FRANKFURT (Reuters) - The European Central Bank failed to fully offset its past purchases of government bonds on Tuesday, missing its target for the third week running as spare cash in the banking system falls to critical levels.
The ECB has been taking an amount equal to its holdings of euro zone government bonds as weekly deposits from banks to neutralise any threat that the buying will fuel inflation. But many banks are repaying early loans they took from the ECB at the height of the euro zone crisis, and have set aside tens of billions of euros before an ECB health check of the sector, leaving them less cash to deposit at the central bank.
The ECB drew back 103.946 billion euros (85.46 billion pounds) on Tuesday in seven-day deposits, well below a target of 172.5 billion, equivalent to the size of its first and now terminated sovereign bond-buy plan, which remained unchanged last week. The drop in the amount of surplus cash in the system puts upward pressure on market interest rates. The ECB earlier this year debated ending its sterilisation operations to loosen lending conditions but opted to keep them going for now.

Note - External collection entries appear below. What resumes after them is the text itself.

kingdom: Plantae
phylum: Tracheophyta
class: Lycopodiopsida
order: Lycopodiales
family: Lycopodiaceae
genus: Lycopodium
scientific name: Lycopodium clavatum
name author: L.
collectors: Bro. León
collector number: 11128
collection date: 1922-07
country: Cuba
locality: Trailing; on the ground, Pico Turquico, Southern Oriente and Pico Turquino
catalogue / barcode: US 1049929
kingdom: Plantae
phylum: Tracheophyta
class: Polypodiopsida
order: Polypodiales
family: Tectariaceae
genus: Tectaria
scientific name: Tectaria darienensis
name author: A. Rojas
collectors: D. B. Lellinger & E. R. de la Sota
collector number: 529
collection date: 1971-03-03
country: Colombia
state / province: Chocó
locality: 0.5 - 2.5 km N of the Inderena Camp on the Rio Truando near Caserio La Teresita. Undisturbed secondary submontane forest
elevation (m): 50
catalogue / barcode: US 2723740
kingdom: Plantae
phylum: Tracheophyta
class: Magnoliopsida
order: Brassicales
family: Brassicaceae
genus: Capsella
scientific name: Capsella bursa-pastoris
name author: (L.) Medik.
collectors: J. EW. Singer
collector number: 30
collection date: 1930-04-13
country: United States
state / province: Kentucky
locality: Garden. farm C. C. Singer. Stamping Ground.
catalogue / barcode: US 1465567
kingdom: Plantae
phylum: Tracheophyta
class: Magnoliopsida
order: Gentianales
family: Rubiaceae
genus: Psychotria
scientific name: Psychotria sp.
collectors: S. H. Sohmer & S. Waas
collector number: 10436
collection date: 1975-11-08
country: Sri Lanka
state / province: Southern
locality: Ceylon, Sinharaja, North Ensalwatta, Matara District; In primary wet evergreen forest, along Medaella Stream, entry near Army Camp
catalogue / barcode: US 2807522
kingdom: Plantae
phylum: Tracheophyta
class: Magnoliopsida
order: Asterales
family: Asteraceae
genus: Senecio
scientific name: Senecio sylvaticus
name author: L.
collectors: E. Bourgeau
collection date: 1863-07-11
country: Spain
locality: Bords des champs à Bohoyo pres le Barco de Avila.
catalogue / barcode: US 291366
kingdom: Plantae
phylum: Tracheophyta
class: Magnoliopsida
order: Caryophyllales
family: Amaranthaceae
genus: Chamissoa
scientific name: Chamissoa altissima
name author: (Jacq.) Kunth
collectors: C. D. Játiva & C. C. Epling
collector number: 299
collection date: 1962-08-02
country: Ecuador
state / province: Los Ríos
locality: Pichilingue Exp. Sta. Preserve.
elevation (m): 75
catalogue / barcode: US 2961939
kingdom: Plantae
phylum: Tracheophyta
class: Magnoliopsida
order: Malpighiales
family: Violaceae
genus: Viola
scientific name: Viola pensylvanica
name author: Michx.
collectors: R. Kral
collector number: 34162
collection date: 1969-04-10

Further highlighting the tightening on money markets, banks took 172.621 billion euros in weekly loans from the ECB on Tuesday, the most since the last week of June 2012 and beating expectations in a Reuters poll of traders for 130 billion euros. The EONIA overnight rate hit 0.398 percent on Monday - its highest since 2011 with the exception of two liquidity-tight days at the end of last year and at the end of the first quarter of 2014.
The ECB, whose main refinancing rate stands at 0.25 percent, is watching EONIA moves carefully, having identified an "unwarranted" tightening of short-term money market rates as one of the scenarios that could prompt fresh policy action.
Banks are taking more money from the ECB to balance out a drop in excess liquidity
Excess liquidity fell to around 86 billion euros on Tuesday, according to Reuters calculations, a level last seen just before the ECB offered three-year crisis loans to banks in December 2011.
In the Reuters poll, 16 of 19 traders said pressure on money market rates would eventually ease as banks take more money in the weekly ECB operations. The other three said falling excess liquidity would push the EONIA rates higher.